Oct. 4, 2012
STANFORD, Calif. -
Each Thursday, gostanford.com presents an interview between a former Stanford gymnast and team manager Tori Lewis. This week Tori interviews Larissa Fontaine, Stanford's first NCAA individual champion. Fontaine will be become the first women's gymnast to be inducted into the Stanford Athletics Hall of Fame, on Nov. 9.
The following is Larissa's conversation with Tori:
Tori: What have you been up to after graduation?
Larissa: I graduated in 2000 and then started coaching at Stanford while completing my master's degree in mechanical engineering. I finished grad school in 2002 but coached for another three years after that. I loved being a part of SWG as a coach as well as a gymnast. In 2005, I joined Google for a year before heading back to business school -- yes, at Stanford again! -- and then I rejoined Google in 2008. I still work there, now as part of the YouTube team.
Tori: What do you consider your greatest accomplishment?
Larissa: My kids are pretty young to tell if I've done a good job with them yet, but I hope they will be my greatest accomplishment. Benjamin is 3 years old and Nora is 5 months old, they keep us busy and laughing all the time.
Tori: What did you learn most from your time in the gym?
Larissa: Working hard makes all the difference. This is true for gymnastics, for school, for your professional career. Talent and good luck are always going to help but if you commit to something, and work as hard as you can, you are much more likely to be successful.
Tori: What’s your favorite memory from SWG?
Tori: What do you miss most about Stanford and your time with SWG?Larissa:
Larissa: There are so many. Probably winning Pac-10's my sophomore year. We were the clear underdog. Only UCLA and Oregon State had ever won the Pac-10 championship, and UCLA had homecourt advantage. But we walked in the gym and decided to focus on ourselves and enjoy the night -- the meet had a disco theme -- I have no idea why there was a theme -- and we really embraced it. Our coaches even dressed the part during warmups. Imagine a lot of glitter and big wigs. As the meet went on we were having an amazing night and, despite not tracking the scores, we knew we were doing well. We finished on bars and everyone was hitting routine after routine. I was last up and when I landed, knew that regardless of the results we had done something really special.
I miss my teammates and my coaches. I loved my time at Stanford more than I can really articulate. After years of competing gymnastics largely as an individual, being able to have an entire team and coaching staff working together for four years was incredible. We have so many great memories, from inside and outside of the gym, and I am so thankful for them.

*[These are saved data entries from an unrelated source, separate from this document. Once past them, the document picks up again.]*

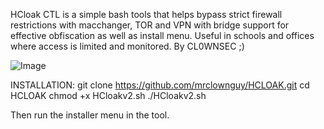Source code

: HCloak CTL is a simple bash tools that helps bypass strict firewall restrictions with macchanger, TOR and VPN with bridge support for effective obfiscation as well as install menu.
Useful in schools and offices where access is limited and monitored. 
By CL0WNSEC ;)


![Image](https://github.com/user-attachments/assets/4a914141-8d77-45b0-b144-7b502fbf1eca)




INSTALLATION:
git clone https://github.com/mrclownguy/HCLOAK.git
cd HCLOAK
chmod +x HCloakv2.sh
./HCloakv2.sh

Then run the installer menu in the tool.
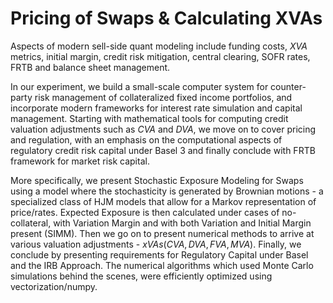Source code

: # Pricing of Swaps \& Calculating XVAs

Aspects of modern sell-side quant modeling include funding costs, $XVA$ metrics, initial margin, credit risk mitigation, central clearing, SOFR rates, FRTB and balance sheet management. 

In our experiment, we build a small-scale computer system for counter-party risk management of collateralized fixed income portfolios, and incorporate modern frameworks for interest rate simulation and capital management. Starting with mathematical tools for computing credit valuation adjustments such as $CVA$ and $DVA$, we move on to cover pricing and regulation, with an emphasis on the computational aspects of regulatory credit risk capital under Basel 3 and finally conclude with FRTB framework for market risk capital. 

More specifically, we present Stochastic Exposure Modeling for Swaps using a model where the stochasticity is generated by Brownian motions - a specialized class of HJM models that allow for a Markov representation of price/rates. Expected Exposure is then calculated under cases of no-collateral, with Variation Margin and with both Variation and Initial Margin present (SIMM). Then we go on to present numerical methods to arrive at various valuation adjustments - $xVAs (CVA, DVA, FVA, MVA)$. Finally, we conclude by presenting requirements for Regulatory Capital under Basel and the IRB Approach. The numerical algorithms which used Monte Carlo simulations behind the scenes, were efficiently optimized using vectorization/numpy.
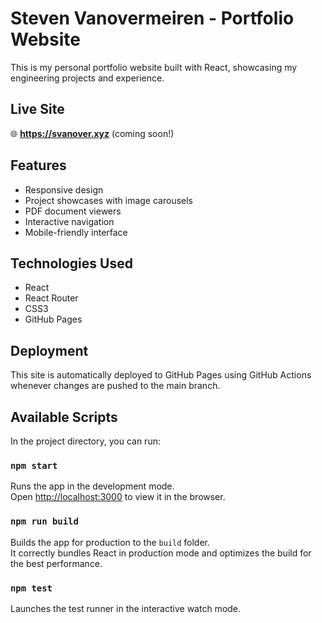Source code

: # Steven Vanovermeiren - Portfolio Website

This is my personal portfolio website built with React, showcasing my engineering projects and experience.

## Live Site
🌐 **https://svanover.xyz** (coming soon!)

## Features
- Responsive design
- Project showcases with image carousels
- PDF document viewers
- Interactive navigation
- Mobile-friendly interface

## Technologies Used
- React
- React Router
- CSS3
- GitHub Pages

## Deployment
This site is automatically deployed to GitHub Pages using GitHub Actions whenever changes are pushed to the main branch.

## Available Scripts

In the project directory, you can run:

### `npm start`

Runs the app in the development mode.\
Open [http://localhost:3000](http://localhost:3000) to view it in the browser.

### `npm run build`

Builds the app for production to the `build` folder.\
It correctly bundles React in production mode and optimizes the build for the best performance.

### `npm test`

Launches the test runner in the interactive watch mode.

Four of my teammates were in my wedding party and they're still my closest friends. Our kids are the same ages and those of us that live nearby spend a lot of time together.

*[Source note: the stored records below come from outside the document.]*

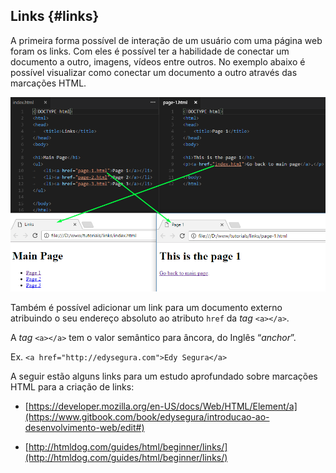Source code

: ## Links {#links}

A primeira forma possível de interação de um usuário com uma página web foram os links. Com eles é possível ter a habilidade de conectar um documento a outro, imagens, vídeos entre outros. No exemplo abaixo é possível visualizar como conectar um documento a outro através das marcações HTML.

![](/assets/links.png)

Também é possível adicionar um link para um documento externo atribuindo o seu endereço absoluto ao atributo `href` da _tag_ `<a></a>`.

A _tag_ `<a></a>` tem o valor semântico para âncora, do Inglês “_anchor_”.

Ex. `<a href="http://edysegura.com">Edy Segura</a>`

A seguir estão alguns links para um estudo aprofundado sobre marcações HTML para a criação de links:

* [https://developer.mozilla.org/en-US/docs/Web/HTML/Element/a](https://www.gitbook.com/book/edysegura/introducao-ao-desenvolvimento-web/edit#)

* [http://htmldog.com/guides/html/beginner/links/](http://htmldog.com/guides/html/beginner/links/)



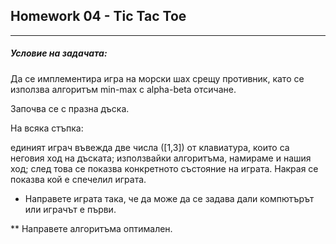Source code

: ## Homework 04 - Tic Tac Toe
****
##### Условие на задачата:

Да се имплементира игра на морски шах срещу противник, като се използва алгоритъм min-max с alpha-beta отсичане.

Започва се с празна дъска. 

На всяка стъпка:

единият играч въвежда две числа ([1,3]) от клавиатура, които са неговия ход на дъската;
използвайки алгоритъма, намираме и нашия ход;
след това се показва конкретното състояние на играта. 
Накрая се показва кой е спечелил играта.

* Направете играта така, че да може да се задава дали компютърът или играчът е първи.

** Направете алгоритъма оптимален.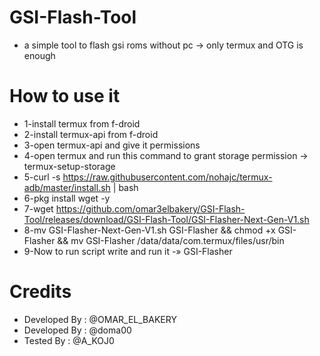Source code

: # GSI-Flash-Tool
- a simple tool to flash gsi roms without pc -> only termux and OTG is enough

# How to use it 
- 1-install termux from f-droid
- 2-install termux-api from f-droid
- 3-open termux-api and give it permissions
- 4-open termux and run this command to grant storage permission -> termux-setup-storage
- 5-curl -s https://raw.githubusercontent.com/nohajc/termux-adb/master/install.sh | bash
- 6-pkg install wget -y
- 7-wget https://github.com/omar3elbakery/GSI-Flash-Tool/releases/download/GSI-Flash-Tool/GSI-Flasher-Next-Gen-V1.sh
- 8-mv GSI-Flasher-Next-Gen-V1.sh GSI-Flasher && chmod +x GSI-Flasher && mv GSI-Flasher /data/data/com.termux/files/usr/bin
- 9-Now to run script write and run it -» GSI-Flasher

# Credits 
- Developed By : @OMAR_EL_BAKERY
- Developed By : @doma00
- Tested By : @A_KOJ0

Tori: How have you stayed connected to Stanford?
Larissa: They can't get rid of me. I came back for business school from 2006-2008 and still live about 20 minutes from campus. My husband Pete also went to Stanford, so we make it to most of the meets and bring our son by the gym on the weekends to watch practice. We have picnic lunches on the Quad and Ben rides his bike around campus all the time. He loves yelling "Go Stanford!" any time football is on TV, regardless of who is playing.

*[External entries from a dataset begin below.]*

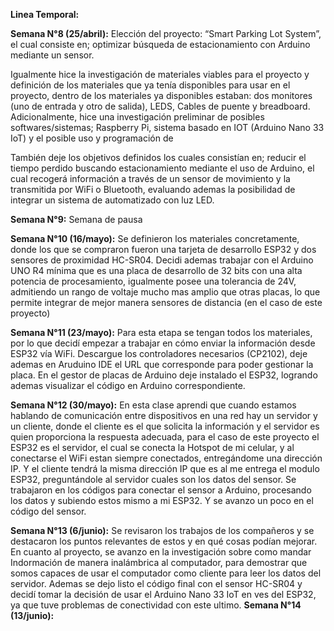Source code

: 

**Linea Temporal:**

**Semana N°8 (25/abril):**	Elección del proyecto: “Smart Parking Lot System”, el cual consiste en; optimizar búsqueda de estacionamiento con Arduino mediante un sensor.

Igualmente hice la investigación de materiales viables para el proyecto y definición de los materiales que ya tenía disponibles para usar en el proyecto, dentro de los materiales ya disponibles estaban: dos monitores (uno de entrada y otro de salida), LEDS, Cables de puente y breadboard. Adicionalmente, hice una investigación preliminar de posibles softwares/sistemas; Raspberry Pi, sistema basado en IOT (Arduino Nano 33 IoT) y el posible uso y programación de 

También deje los objetivos definidos los cuales consistían en; reducir el tiempo perdido buscando estacionamiento mediante el uso de Arduino, el cual recogerá información a través de un sensor de movimiento y la transmitida por WiFi o Bluetooth, evaluando ademas la posibilidad de integrar un sistema de automatizado con luz LED.

**Semana N°9:**	Semana de pausa

**Semana N°10 (16/mayo):**	Se definieron los materiales concretamente, donde los que se compraron fueron una tarjeta de desarrollo ESP32 y dos sensores de proximidad HC-SR04. Decidi ademas trabajar con el Arduino UNO R4 mínima que es una placa de desarrollo de 32 bits con una alta potencia de procesamiento, igualmente posee una tolerancia de 24V, admitiendo un rango de voltaje mucho mas amplio que otras placas, lo que permite integrar de mejor manera sensores de distancia (en el caso de este proyecto)

**Semana N°11 (23/mayo):**	Para esta etapa se tengan todos los materiales, por lo que decidí empezar a trabajar en cómo enviar la información desde ESP32 vía WiFi. Descargue los controladores necesarios (CP2102), deje ademas en Aruduino IDE el URL que corresponde para poder gestionar la placa. En el gestor de placas de Arduino deje instalado el ESP32, logrando ademas visualizar el código en Arduino correspondiente.

**Semana N°12 (30/mayo):**	En esta clase aprendi que cuando estamos hablando de comunicación entre dispositivos en una red hay un servidor y un cliente, donde el cliente es el que solicita la información y el servidor es quien proporciona la respuesta adecuada, para el caso de este proyecto el ESP32 es el servidor, el cual se conecta la Hotspot de mi celular, y al conectarse el WiFi estan siempre conectados, entregándome una dirección IP. Y el cliente tendrá la misma dirección IP que es al me entrega el modulo ESP32, preguntándole al servidor cuales son los datos del sensor. Se trabajaron en los códigos para conectar el sensor a Arduino, procesando los datos y subiendo estos mismo a mi ESP32. Y se avanzo un poco en el código del sensor.

**Semana N°13 (6/junio):**	Se revisaron los trabajos de los compañeros y se destacaron los puntos relevantes de estos y en qué cosas podían mejorar. En cuanto al proyecto, se avanzo en la investigación sobre como mandar Indormación de manera inalámbrica al computador, para demostrar que somos capaces de usar el computador como cliente para leer los datos del servidor. Ademas se dejo listo el código final con el sensor HC-SR04 y decidí tomar la decisión de usar el Arduino Nano 33 IoT en ves del ESP32, ya que tuve problemas de conectividad con este ultimo.
**Semana N°14 (13/junio):**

Tori: Do you have any other thoughts or reflections about your time on the team?
Larissa: I think each team is special in their own way. There's a chemistry that can only exist for that particular group of people. I just feel so lucky that we were all there together -- my teammates, my coaches, the doctors and trainers, and the athletic department staff. Everyone was such an important part of our experience which all led to the success the following year and every year after that. I also feel really fortunate that I was able to coach for five years after I was done competing. My bond with those teams is also really strong and I gained an entirely different perspective on what the program means to alumnae and to fans. I hope the current team knows that the alumnae still follow them and know their names and stood in the same gym where they're standing. I always loved the legacy aspect of Stanford gymnastics and I hope they do too.
Tori: Do you have any advice for the current athletes?
Larissa: Probably nothing they haven't heard before. This is such a unique experience. Just enjoy every moment and try step back to appreciate how fortunate you are. It's easy to get so caught up in the pressure of classes and practice and trying to excel at everything that you miss the moments that are truly special and that are hard to come by after college -- riding your bike across campus, laughing with your teammates around the chalk box, the excitement before a meet when you're waiting to march in, staying up late in the hotel room after competitions just talking for hours. These are incredible memories that are going to stay with you for years -- make sure to soak them up the first time around.